* **Data block**
Segment Open

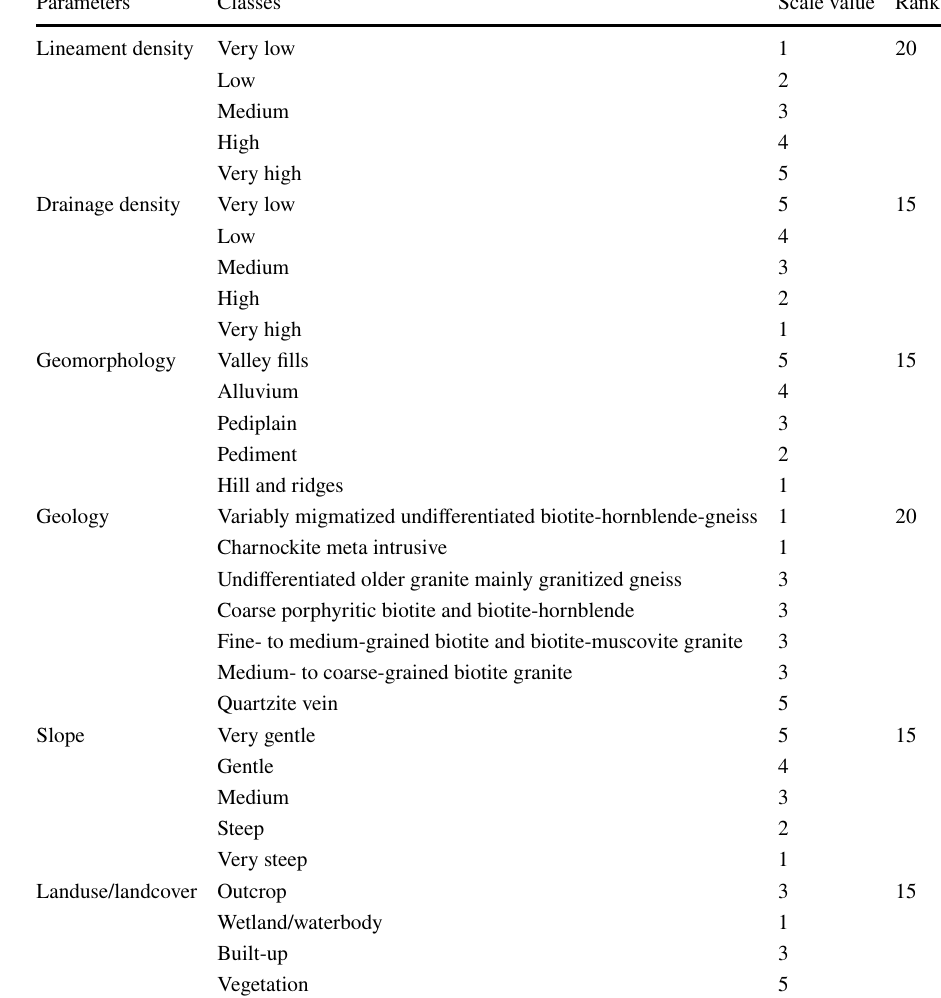
Table 3 Weighting combination for groundwater potential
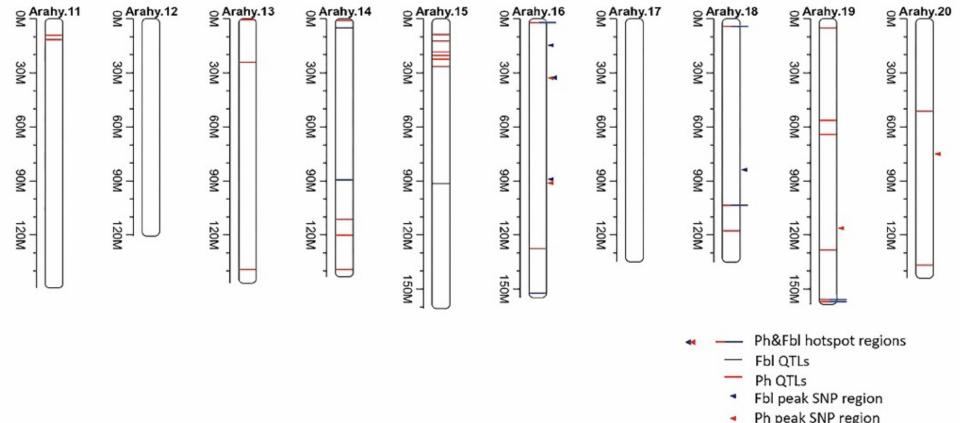
Figure 2. Quantitative trait loci (QTLs) identified to be associated with Ph and/or Fbl by both this and earlier studies. The blue lines represent the QTLs for Fbl identified from earlier studies while red for Ph. The solid triangles point to the peak SNP regions that are identified to be associated with Ph (red) and/or Fbl by the present GWAS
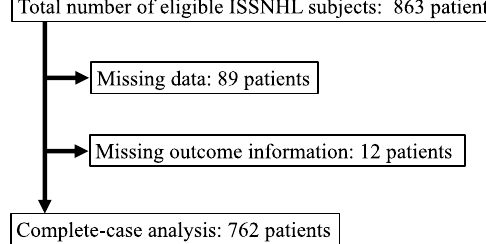
Figure 2. Flow diagram for study inclusion. ISSNHL, idiopathic sudden sensorineural hearing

Segment Closed

* **Activity**
With the pictures omitted, print each line of the data above precisely as given.

* **Output for this task**
Table 3 Weighting combination for groundwater potential
Figure 2. Quantitative trait loci (QTLs) identified to be associated with Ph and/or Fbl by both this and earlier studies. The blue lines represent the QTLs for Fbl identified from earlier studies while red for Ph. The solid triangles point to the peak SNP regions that are identified to be associated with Ph (red) and/or Fbl by the present GWAS
Figure 2. Flow diagram for study inclusion. ISSNHL, idiopathic sudden sensorineural hearing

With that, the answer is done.